Normalement, les barrières sont encore levées quand j'arrive au passage à niveau. Le chef de gare ne les baisse que lorsque la micheline qui vient de Batilly est déjà à quai. Et quand je sors de la maison, l'autorail émet dans le lointain un retentissant "tiu-tiuuu" comme pour dire aux voyageurs "me voilà, préparez-vous !" et apparaît après le virage, à l'entrée du village. Si nous ne sommes pas très en avance et que le train est en vue, nous ne faisons pas le détour par la gare et arrivons directement par le quai. Tolérant, le chef de gare "ferme" les yeux car ça l'arrange bien, lui évitant de perdre quelques instants précieux à vérifier les billets de quelques retardataires au moment où le train entre en gare et s'immobilise le long du quai en freinant bruyamment.
Ce matin, je suis donc particulièrement en retard. Je cours à perdre haleine mais lorsque que je parviens au passage à niveau, les barrières sont déjà baissées. Le chef de gare, fier dans son uniforme sombre avec sa casquette digne de celle d'un pilote de l'air, vient juste de souffler violemment dans son sifflet et de lever le "guidon de départ", feu vert autorisant le conducteur du train à prendre le départ.
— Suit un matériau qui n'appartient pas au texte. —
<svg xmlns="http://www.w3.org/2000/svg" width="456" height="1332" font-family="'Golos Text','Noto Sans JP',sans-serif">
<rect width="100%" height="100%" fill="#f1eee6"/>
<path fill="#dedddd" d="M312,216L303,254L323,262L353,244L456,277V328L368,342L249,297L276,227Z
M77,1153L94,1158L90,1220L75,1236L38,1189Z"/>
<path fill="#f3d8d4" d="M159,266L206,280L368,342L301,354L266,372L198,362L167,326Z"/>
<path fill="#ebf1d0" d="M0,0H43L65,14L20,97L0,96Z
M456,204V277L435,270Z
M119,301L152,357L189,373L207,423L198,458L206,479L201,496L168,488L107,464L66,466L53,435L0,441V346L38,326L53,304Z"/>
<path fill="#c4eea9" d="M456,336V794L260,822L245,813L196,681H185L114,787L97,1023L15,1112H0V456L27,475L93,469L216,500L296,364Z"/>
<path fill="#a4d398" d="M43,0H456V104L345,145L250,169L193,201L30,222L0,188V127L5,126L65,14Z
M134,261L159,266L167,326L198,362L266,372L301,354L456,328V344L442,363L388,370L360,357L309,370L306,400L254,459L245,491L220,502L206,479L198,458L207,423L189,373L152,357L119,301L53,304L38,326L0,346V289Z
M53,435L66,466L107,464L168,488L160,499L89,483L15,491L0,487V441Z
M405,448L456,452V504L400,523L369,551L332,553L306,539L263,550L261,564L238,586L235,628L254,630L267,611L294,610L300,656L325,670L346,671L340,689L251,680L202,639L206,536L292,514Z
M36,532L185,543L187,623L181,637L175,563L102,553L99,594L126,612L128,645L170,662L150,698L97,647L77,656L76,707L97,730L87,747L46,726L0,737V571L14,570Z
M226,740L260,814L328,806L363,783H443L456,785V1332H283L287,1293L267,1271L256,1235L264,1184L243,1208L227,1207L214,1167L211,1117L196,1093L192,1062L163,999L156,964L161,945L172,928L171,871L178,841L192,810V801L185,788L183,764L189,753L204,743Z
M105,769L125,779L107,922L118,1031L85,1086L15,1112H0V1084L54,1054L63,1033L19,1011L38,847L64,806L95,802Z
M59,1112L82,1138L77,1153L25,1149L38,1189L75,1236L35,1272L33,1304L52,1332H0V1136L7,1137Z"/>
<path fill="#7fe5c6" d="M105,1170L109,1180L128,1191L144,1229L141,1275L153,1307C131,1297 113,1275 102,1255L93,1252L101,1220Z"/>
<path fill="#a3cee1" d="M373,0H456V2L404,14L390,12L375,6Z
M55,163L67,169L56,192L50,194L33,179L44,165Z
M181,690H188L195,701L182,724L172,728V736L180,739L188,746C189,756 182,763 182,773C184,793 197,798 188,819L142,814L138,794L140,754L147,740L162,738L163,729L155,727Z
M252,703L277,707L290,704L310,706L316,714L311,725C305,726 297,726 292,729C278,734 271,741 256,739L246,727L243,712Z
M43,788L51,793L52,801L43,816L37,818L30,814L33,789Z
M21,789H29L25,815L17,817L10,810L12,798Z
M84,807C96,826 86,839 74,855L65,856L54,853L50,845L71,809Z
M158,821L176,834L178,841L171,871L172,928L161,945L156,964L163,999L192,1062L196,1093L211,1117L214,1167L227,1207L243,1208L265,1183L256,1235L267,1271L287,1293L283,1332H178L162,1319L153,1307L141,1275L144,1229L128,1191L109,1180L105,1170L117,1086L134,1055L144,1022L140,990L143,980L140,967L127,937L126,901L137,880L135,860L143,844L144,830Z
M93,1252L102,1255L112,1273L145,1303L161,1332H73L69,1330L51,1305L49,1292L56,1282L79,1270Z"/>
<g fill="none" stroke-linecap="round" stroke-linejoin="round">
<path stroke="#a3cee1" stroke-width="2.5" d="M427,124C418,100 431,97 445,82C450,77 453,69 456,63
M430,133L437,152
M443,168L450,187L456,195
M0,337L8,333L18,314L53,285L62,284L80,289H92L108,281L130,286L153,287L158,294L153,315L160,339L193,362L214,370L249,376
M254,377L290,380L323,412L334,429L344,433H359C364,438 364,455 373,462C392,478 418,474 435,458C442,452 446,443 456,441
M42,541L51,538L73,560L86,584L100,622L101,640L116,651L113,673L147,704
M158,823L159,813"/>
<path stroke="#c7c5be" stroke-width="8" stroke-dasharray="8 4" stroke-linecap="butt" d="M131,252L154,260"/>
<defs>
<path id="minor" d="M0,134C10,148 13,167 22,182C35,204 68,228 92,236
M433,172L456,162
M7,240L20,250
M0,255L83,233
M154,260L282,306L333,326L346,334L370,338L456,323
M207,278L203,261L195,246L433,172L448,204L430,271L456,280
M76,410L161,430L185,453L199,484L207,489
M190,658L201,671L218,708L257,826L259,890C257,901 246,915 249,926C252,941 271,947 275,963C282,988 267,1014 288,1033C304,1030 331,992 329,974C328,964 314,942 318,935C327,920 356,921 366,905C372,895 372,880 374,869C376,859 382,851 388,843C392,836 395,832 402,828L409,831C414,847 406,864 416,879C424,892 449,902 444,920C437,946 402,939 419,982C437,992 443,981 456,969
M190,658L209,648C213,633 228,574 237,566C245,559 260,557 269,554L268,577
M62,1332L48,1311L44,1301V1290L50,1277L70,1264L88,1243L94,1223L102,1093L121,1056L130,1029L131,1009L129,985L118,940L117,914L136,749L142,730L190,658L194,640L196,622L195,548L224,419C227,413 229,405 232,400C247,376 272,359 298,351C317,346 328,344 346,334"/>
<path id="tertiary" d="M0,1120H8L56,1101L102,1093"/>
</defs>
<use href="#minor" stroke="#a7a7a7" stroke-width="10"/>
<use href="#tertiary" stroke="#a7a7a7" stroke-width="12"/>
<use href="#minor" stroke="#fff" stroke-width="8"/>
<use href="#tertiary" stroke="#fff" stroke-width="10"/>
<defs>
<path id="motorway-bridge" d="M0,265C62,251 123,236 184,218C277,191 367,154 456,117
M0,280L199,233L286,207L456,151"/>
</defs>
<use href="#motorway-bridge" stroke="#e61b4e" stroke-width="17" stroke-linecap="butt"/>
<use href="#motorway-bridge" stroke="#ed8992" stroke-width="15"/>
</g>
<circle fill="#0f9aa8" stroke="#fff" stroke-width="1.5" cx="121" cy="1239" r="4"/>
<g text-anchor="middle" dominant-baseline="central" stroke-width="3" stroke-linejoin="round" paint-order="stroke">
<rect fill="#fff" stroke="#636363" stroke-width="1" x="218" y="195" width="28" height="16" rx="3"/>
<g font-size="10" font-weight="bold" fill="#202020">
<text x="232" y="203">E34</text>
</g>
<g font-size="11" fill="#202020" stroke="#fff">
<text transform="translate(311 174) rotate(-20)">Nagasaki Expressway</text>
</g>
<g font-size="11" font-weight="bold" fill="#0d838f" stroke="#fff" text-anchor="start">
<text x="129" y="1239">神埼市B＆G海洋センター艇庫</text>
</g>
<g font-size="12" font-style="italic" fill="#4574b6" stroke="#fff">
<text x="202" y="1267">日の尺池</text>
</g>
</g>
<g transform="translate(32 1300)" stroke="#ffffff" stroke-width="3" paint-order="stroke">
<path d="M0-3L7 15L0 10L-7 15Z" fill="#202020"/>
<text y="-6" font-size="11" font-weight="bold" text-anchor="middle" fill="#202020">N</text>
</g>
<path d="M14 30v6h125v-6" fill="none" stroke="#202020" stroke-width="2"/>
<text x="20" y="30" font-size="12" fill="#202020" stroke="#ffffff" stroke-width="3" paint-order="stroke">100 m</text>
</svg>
La micheline a déjà franchi lentement les premiers mètres, quand, me voyant lever le bras avec désespoir, son chauffeur stoppe sa machine qui grince avant de s'immobiliser, arrêtant son élan juste avant le passage. Les deux wagons de l'autorail rouge et crème sont presque pleins à l'arrivée à Amanvillers, surtout le lundi. J'aime beaucoup l'autorail Picasso ou tout autre vieux modèle qui laisse la vue libre sur l'avant. Je monte essoufflée dans le premier wagon, un peu honteuse. Le chef ferme la portière derrière moi en la claquant d'un coup sec, puis manœuvre la poignée qui émet un cliquetis sonore. Un coup de sifflet retentit dans un roulement strident. Le chef brandit en direction du mécanicien le signal autorisant à nouveau le départ de la machine.
Je dois avouer que je ne suis pas très matinale, aussi, prendre le train à 6 heures 45 est un défi quotidien. Pourtant, je le rate très rarement. Tandis que je m'installe sur le seul strapontin libre, je me dis que cette fois, j'ai attrapé l'autorail in extremis et n'aurai donc pas recours au transporteur du courrier postal. En effet, dans ces cas là, monsieur M*** me prend en charge à bord de son tube Citroën. Ce n'est pas très légal mais monsieur M*** est un homme serviable et le bureau de poste de Papa étant le dernier de sa tournée, son véhicule ne transporte plus de marchandise précieuse. Nous arrivons à Metz beaucoup plus tôt que le train. Mon chauffeur providentiel me dépose devant la gare déserte avant de se rendre au centre postal de la gare situé tout à côté, derrière la monumentale poste centrale.